This paper employs SBW proposed by Baker and Wurgler (2006) to investigate the nonlinear asymmetric Granger causality between investor sentiment and stock returns for US economy while considering different time-scales. The wavelet method is utilized to decompose time series of investor sentiment and stock returns at different time-scales to focus on the local analysis of different time horizons of investors. The linear and nonlinear asymmetric Granger methods are employed to examine the Granger causal relationship on similar time-scales. We find evidence of strong bilateral linear and nonlinear asymmetric Granger causality between longer-term investor sentiment and stock returns.

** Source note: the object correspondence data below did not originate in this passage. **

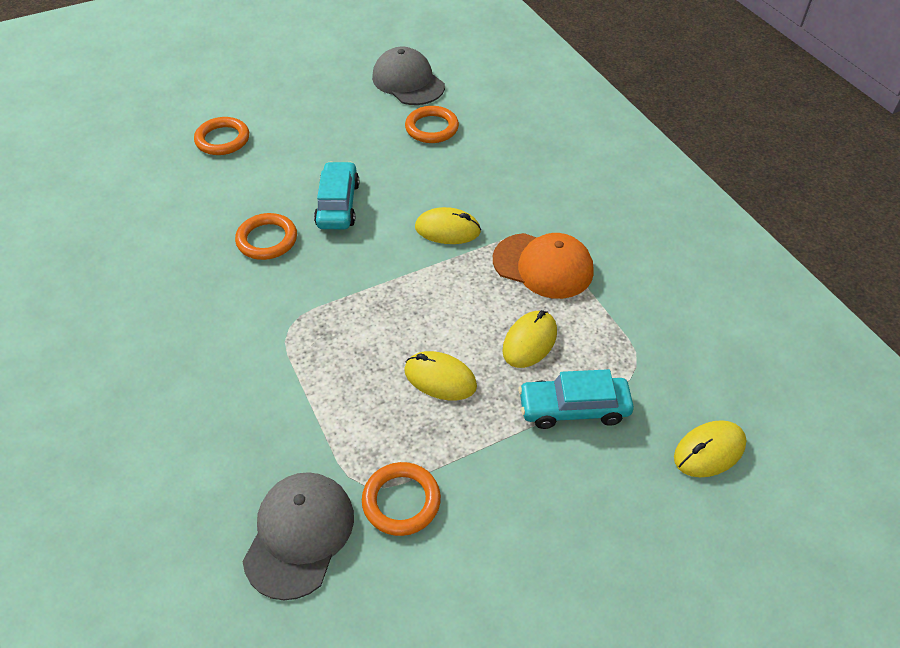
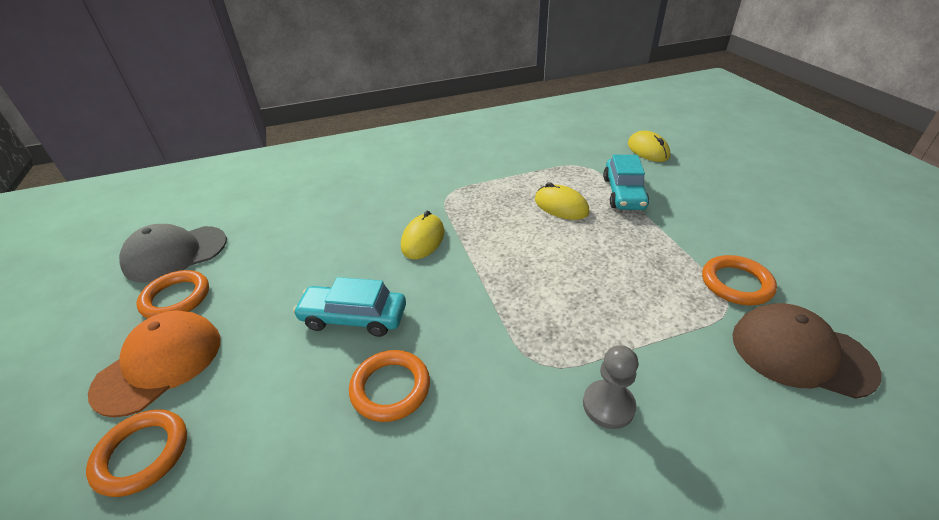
camera: 80 degrees left, 10 degrees down
(246, 372) = (608, 405): none -> grey pawn
(299, 535) = (800, 353): grey cap -> brown cap
(431, 128) = (268, 241): orange ring -> orange ring (176, 298)
(440, 378) = (603, 254): yellow mouse -> none
(543, 266) = (481, 193): orange cap -> orange cap (159, 364)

Furthermore, we observe the positive nonlinear causal relationship from stock returns to investor sentiment and the negative nonlinear causal relationship from investor sentiment to stock returns.

Suggested Citation

  • Lao, Jiashun & Nie, He & Jiang, Yonghong, 2018. "Revisiting the investor sentiment–stock returns relationship: A multi-scale perspective using wavelets," Physica A: Statistical Mechanics and its Applications, Elsevier, vol. 499(C), pages 420-427.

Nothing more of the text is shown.